Retype, word for word, every line from the one holding "vfov_deg: 36.7" through the one holding "f_number: 11" in the entries below, both included, and only those lines.

Available data:
"""

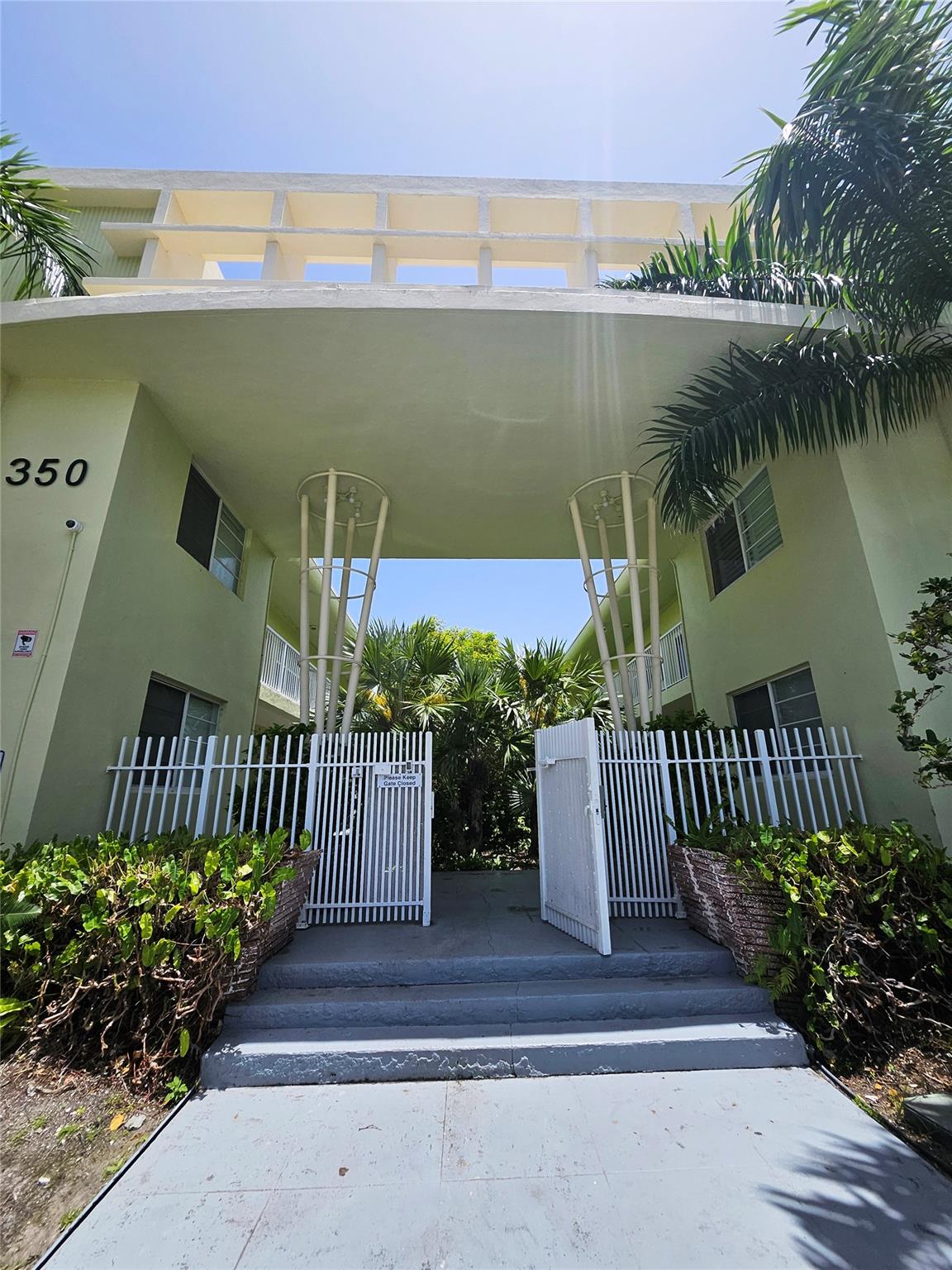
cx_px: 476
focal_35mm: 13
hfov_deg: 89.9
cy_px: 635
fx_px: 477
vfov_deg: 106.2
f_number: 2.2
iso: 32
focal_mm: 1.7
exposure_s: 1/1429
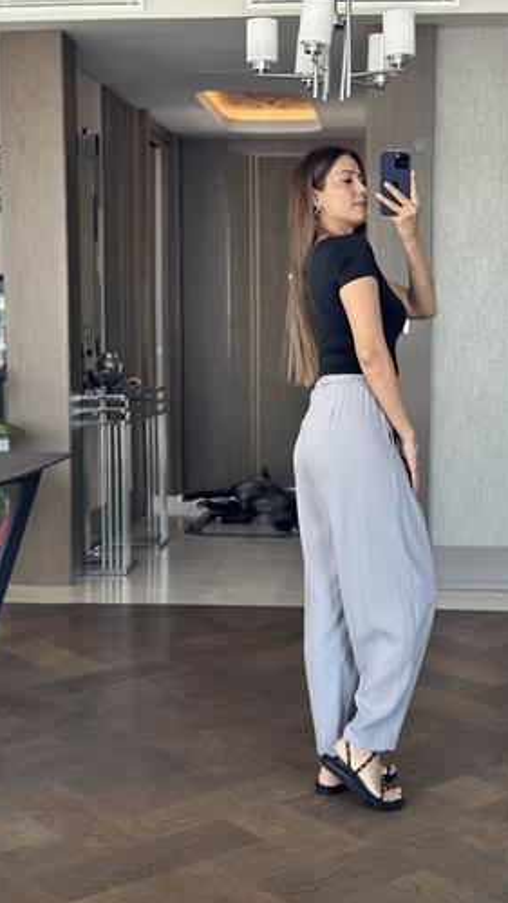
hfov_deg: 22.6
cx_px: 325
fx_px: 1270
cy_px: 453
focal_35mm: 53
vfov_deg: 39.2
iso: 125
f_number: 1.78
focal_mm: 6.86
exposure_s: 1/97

"""
"""

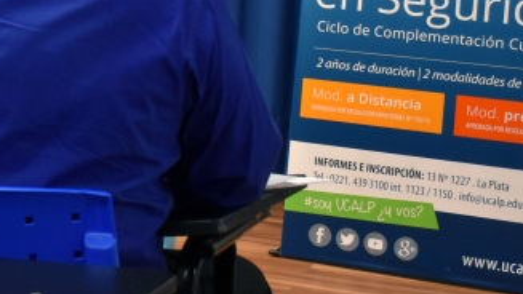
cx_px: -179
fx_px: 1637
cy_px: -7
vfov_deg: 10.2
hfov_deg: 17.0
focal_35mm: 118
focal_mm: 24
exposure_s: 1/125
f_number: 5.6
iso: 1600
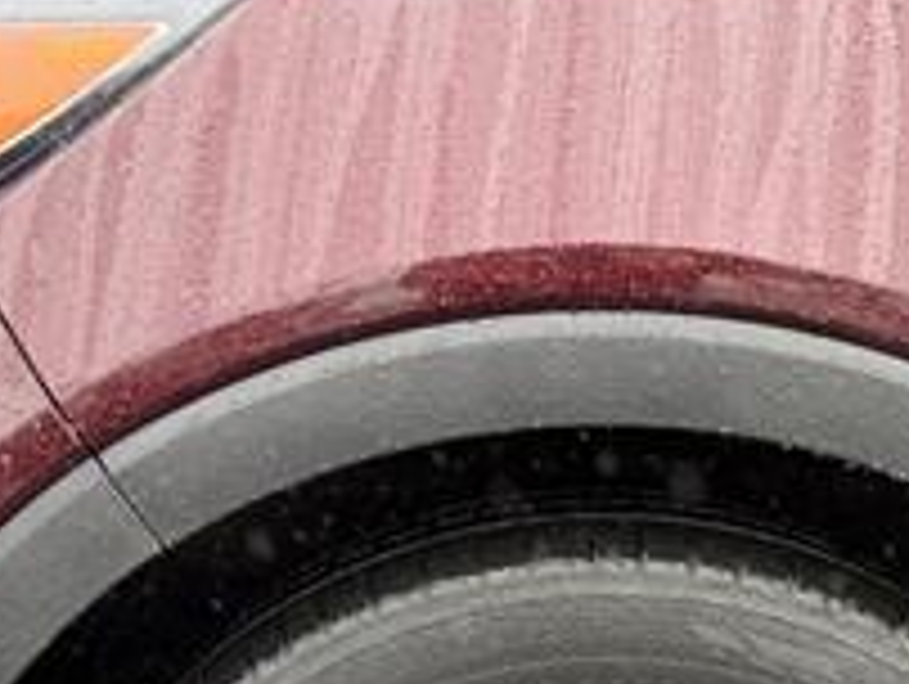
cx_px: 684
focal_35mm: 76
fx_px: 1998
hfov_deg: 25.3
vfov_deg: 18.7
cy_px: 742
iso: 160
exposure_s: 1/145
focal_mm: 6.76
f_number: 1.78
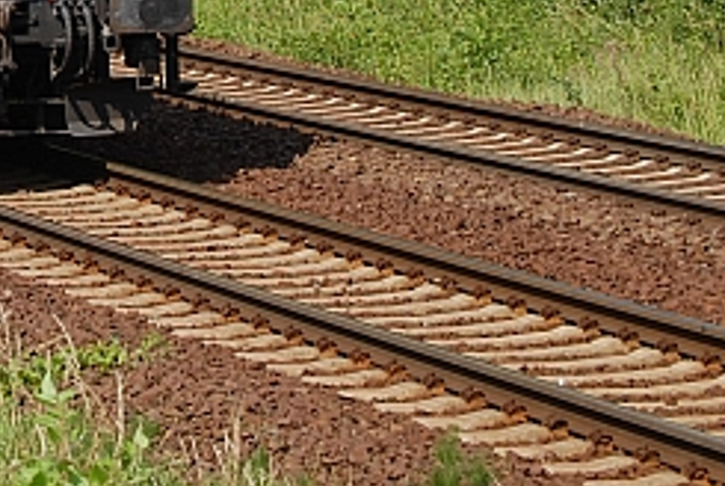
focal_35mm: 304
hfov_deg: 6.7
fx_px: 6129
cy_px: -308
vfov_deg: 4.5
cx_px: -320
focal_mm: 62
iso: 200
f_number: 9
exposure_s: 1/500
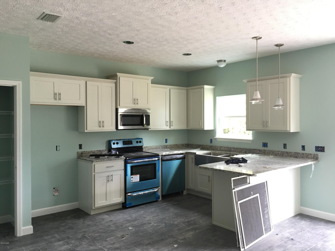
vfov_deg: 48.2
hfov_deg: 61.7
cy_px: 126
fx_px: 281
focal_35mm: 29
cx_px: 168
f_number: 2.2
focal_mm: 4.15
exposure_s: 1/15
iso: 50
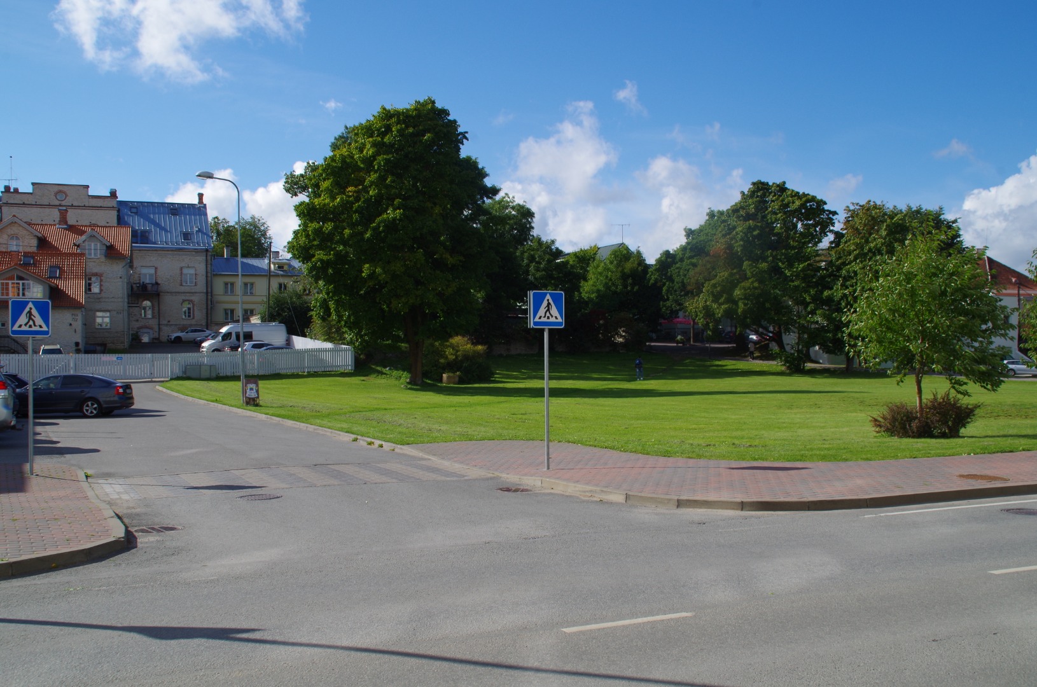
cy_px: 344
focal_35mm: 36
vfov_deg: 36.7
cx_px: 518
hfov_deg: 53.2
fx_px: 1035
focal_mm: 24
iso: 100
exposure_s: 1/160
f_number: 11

"""

Solution for this task:
vfov_deg: 36.7
cx_px: 518
hfov_deg: 53.2
fx_px: 1035
focal_mm: 24
iso: 100
exposure_s: 1/160
f_number: 11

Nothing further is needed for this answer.